Copy out the listing beneath, missing nothing.

Information given:
_____

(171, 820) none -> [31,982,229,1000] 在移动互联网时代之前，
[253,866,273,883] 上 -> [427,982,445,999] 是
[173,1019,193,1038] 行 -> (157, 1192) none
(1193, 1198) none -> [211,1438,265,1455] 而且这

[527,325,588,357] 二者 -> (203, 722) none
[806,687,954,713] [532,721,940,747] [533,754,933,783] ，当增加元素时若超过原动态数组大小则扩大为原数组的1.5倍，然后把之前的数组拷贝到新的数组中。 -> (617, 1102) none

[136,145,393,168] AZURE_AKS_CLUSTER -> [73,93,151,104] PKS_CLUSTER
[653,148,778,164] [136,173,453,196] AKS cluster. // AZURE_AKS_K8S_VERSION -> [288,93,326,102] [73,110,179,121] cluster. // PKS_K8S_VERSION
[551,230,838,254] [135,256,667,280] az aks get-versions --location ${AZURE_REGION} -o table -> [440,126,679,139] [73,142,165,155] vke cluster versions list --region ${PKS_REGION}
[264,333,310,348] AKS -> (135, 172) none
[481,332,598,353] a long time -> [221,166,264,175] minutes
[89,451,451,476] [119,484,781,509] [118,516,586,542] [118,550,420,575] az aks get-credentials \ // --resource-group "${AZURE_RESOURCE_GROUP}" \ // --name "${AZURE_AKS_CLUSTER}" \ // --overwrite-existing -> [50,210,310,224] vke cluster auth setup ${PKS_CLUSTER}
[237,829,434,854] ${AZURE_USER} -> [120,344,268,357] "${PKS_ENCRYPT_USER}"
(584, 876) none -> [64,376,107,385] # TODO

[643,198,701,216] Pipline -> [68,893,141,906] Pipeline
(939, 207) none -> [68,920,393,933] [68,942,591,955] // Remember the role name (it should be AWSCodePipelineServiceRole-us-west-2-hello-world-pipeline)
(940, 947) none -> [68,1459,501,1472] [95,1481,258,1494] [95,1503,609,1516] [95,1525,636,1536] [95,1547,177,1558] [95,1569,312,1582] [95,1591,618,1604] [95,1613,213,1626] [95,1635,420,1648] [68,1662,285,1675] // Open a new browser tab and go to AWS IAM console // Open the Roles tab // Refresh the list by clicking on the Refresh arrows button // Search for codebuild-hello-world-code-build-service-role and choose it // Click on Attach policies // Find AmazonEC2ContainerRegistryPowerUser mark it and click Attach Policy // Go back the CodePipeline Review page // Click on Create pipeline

_____

Your response:
(171, 820) none -> [31,982,229,1000] 在移动互联网时代之前，
[253,866,273,883] 上 -> [427,982,445,999] 是
[173,1019,193,1038] 行 -> (157, 1192) none
(1193, 1198) none -> [211,1438,265,1455] 而且这

[527,325,588,357] 二者 -> (203, 722) none
[806,687,954,713] [532,721,940,747] [533,754,933,783] ，当增加元素时若超过原动态数组大小则扩大为原数组的1.5倍，然后把之前的数组拷贝到新的数组中。 -> (617, 1102) none

[136,145,393,168] AZURE_AKS_CLUSTER -> [73,93,151,104] PKS_CLUSTER
[653,148,778,164] [136,173,453,196] AKS cluster. // AZURE_AKS_K8S_VERSION -> [288,93,326,102] [73,110,179,121] cluster. // PKS_K8S_VERSION
[551,230,838,254] [135,256,667,280] az aks get-versions --location ${AZURE_REGION} -o table -> [440,126,679,139] [73,142,165,155] vke cluster versions list --region ${PKS_REGION}
[264,333,310,348] AKS -> (135, 172) none
[481,332,598,353] a long time -> [221,166,264,175] minutes
[89,451,451,476] [119,484,781,509] [118,516,586,542] [118,550,420,575] az aks get-credentials \ // --resource-group "${AZURE_RESOURCE_GROUP}" \ // --name "${AZURE_AKS_CLUSTER}" \ // --overwrite-existing -> [50,210,310,224] vke cluster auth setup ${PKS_CLUSTER}
[237,829,434,854] ${AZURE_USER} -> [120,344,268,357] "${PKS_ENCRYPT_USER}"
(584, 876) none -> [64,376,107,385] # TODO

[643,198,701,216] Pipline -> [68,893,141,906] Pipeline
(939, 207) none -> [68,920,393,933] [68,942,591,955] // Remember the role name (it should be AWSCodePipelineServiceRole-us-west-2-hello-world-pipeline)
(940, 947) none -> [68,1459,501,1472] [95,1481,258,1494] [95,1503,609,1516] [95,1525,636,1536] [95,1547,177,1558] [95,1569,312,1582] [95,1591,618,1604] [95,1613,213,1626] [95,1635,420,1648] [68,1662,285,1675] // Open a new browser tab and go to AWS IAM console // Open the Roles tab // Refresh the list by clicking on the Refresh arrows button // Search for codebuild-hello-world-code-build-service-role and choose it // Click on Attach policies // Find AmazonEC2ContainerRegistryPowerUser mark it and click Attach Policy // Go back the CodePipeline Review page // Click on Create pipeline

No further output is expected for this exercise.